O aumento do número de líderes femininas passa por uma discussão mais estrutural, diz Mirana. “É preciso esgotar as conversas sobre o que é papel do homem e o que é papel da mulher na sociedade. Na minha visão, isso não deveria existir. Escuto muitos debates, no âmbito corporativo, alegando que as empresas precisam entender as necessidades das mulheres e suas outras funções para que possam desempenhar todos os papéis (que a sociedade designou) e serem mais bem-sucedidas em seus cargos. Apesar de entender e respeitar os pontos, não acredito que esse é o caminho para entregarmos oportunidades mais justas. É urgente começarmos a falar sobre essas divisões de funções masculinas e femininas (extra mundo corporativo) que foram impostas pela sociedade. É a partir dessa igualdade que veremos a transformação dentro das empresas.”
SANDRA TAKATA
Durante a faculdade de jornalismo, Sandra Takata criou um jornal no bairro do Jabaquara, em São Paulo, junto com um grupo de amigos. Foi sua primeira experiência como empreendedora. Logo depois, foi selecionada no Prêmio Abril de Jornalismo e trabalhou como trainee na revista Capricho. Em paralelo, casou-se, engravidou e foi contratada grávida para trabalhar em um jornal que circulava no Japão.
Quando sua filha nasceu, escolheu fazer freelas em casa. Foi recontratada para trabalhar no mesmo jornal que circulava no Japão, que agora tinha a Globo Internacional como parceira. Com sua segunda gravidez, deixou a redação e começou a atuar na agência fundada por seu marido. O primeiro cliente foi a Associação ECR Brasil, que congrega indústria, varejo e empresas de logística, onde atua até hoje.
Foi nesse período que conheceu pessoas do setor e se envolveu com o Instituto Mulheres do Varejo, onde hoje é presidente e está desde os primeiros dias com as fundadoras. “Tenho o prazer de direcionar meu conhecimento e vejo que toda a minha formação jornalística auxilia as mulheres a ter mais vivacidade em suas falas. Por isso, também tenho prazer em atuar no Instituto e conscientizar sobre a importância da diversidade, especialmente em um setor que ainda é muito masculino”, afirma.
Empresas com diversidade em seu quadro profissional são mais bem avaliadas pelo consumidor. A pesquisa realizada pela Humanizadas, responsável pela premiação “As Melhores para o Brasil”, comprova essa questão. “O principal desafio para ampliar o número de mulheres em cargos de liderança é mudar o mindset de muitos líderes, que ainda não mantêm os mesmos padrões ao ocuparem essas posições”, explica ela.

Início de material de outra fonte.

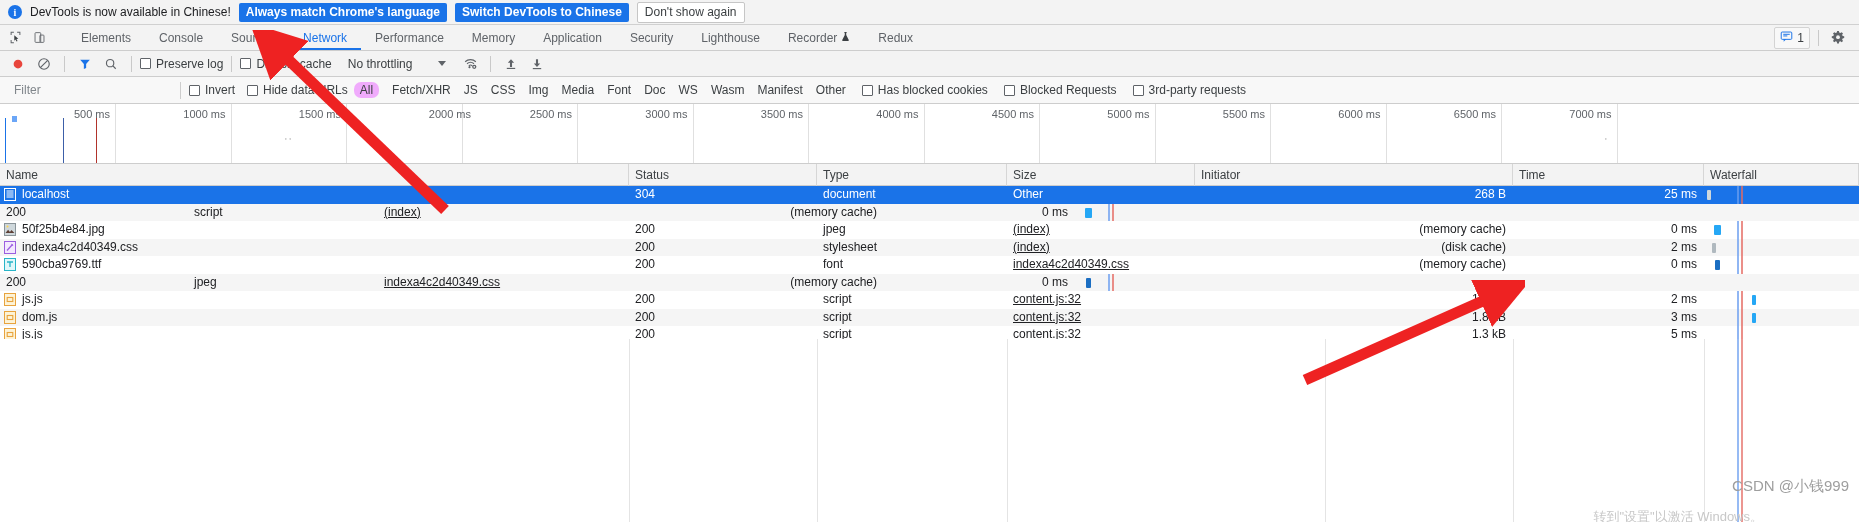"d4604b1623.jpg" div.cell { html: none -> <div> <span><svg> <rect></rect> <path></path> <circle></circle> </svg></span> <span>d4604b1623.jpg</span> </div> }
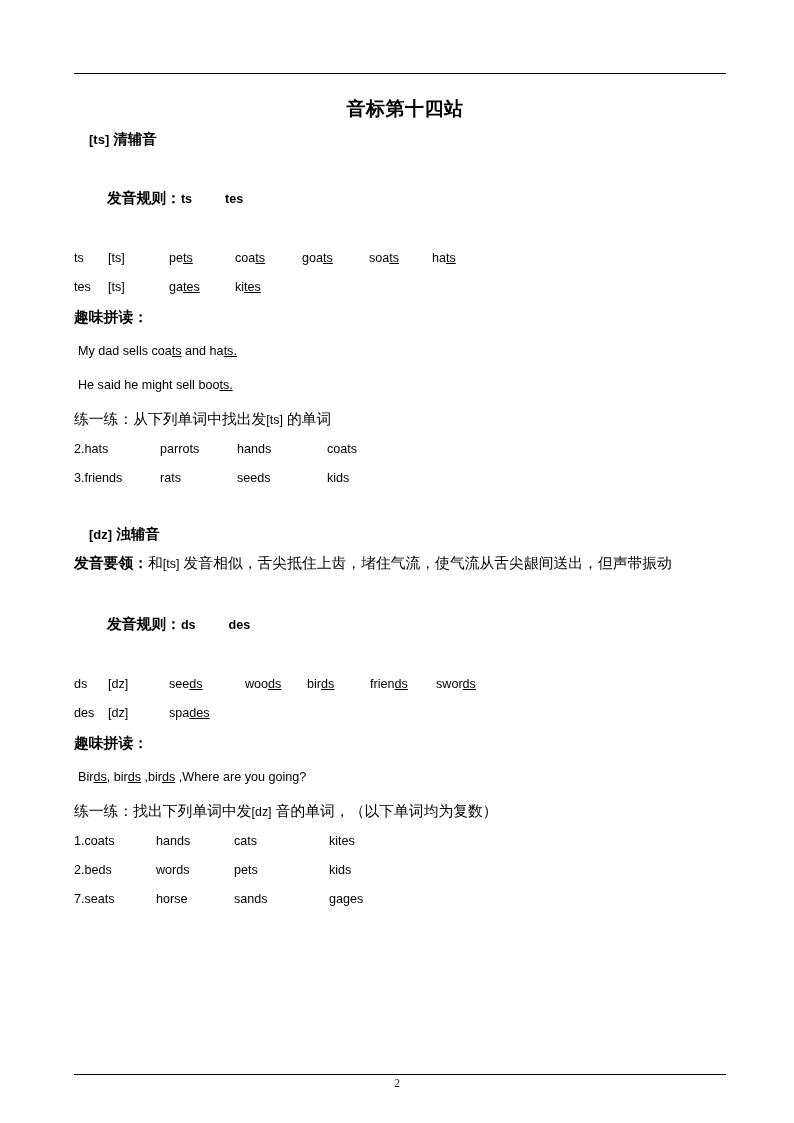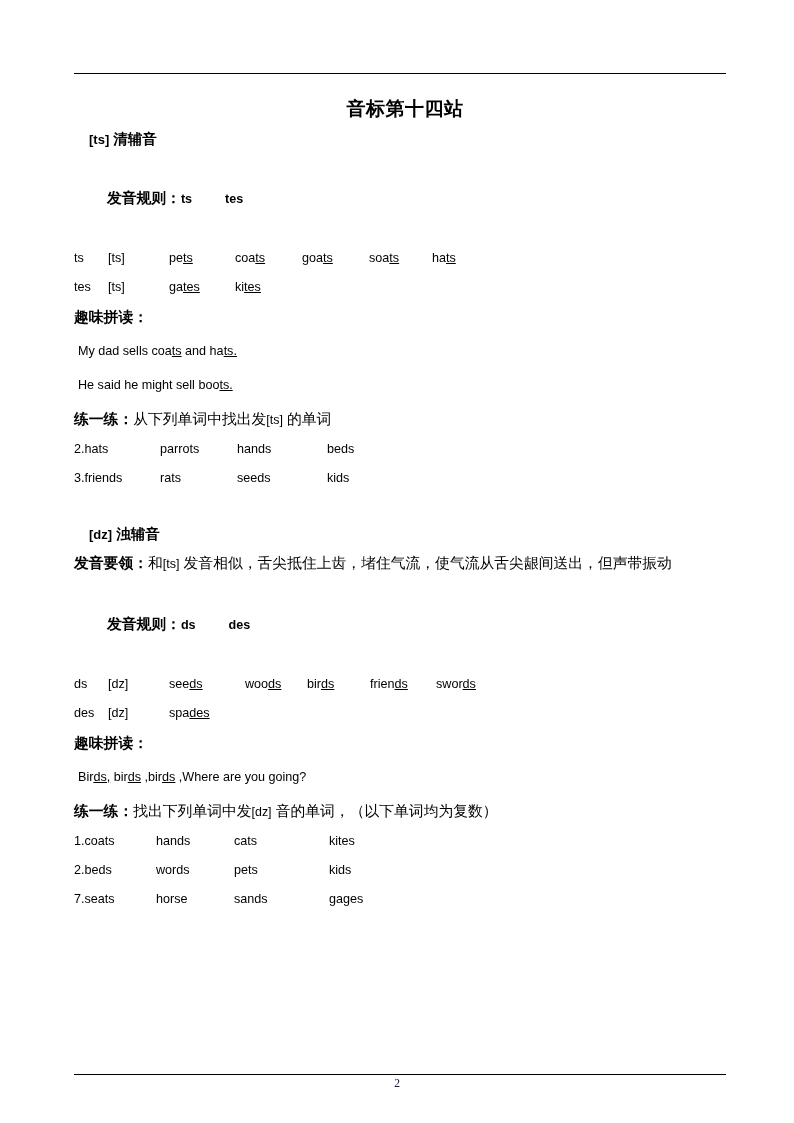"练一练：" .practice-head .lbl { font-weight: bold -> normal }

Hoje, Sandra, que é Top Voice no LinkedIn, afirma que, para se tornar uma líder bem-sucedida, é preciso acreditar no próprio potencial. “Se podemos gestar uma vida, podemos gerir uma empresa. O desafio que nos diferencia é a gravidez e ainda enfrentamos preconceitos no mundo corporativo. Também sofri assédio quando jovem, assim como ainda ocorre com muitas mulheres. No Instituto, aconselhamos as mulheres a se posicionar de forma genuína e honesta.”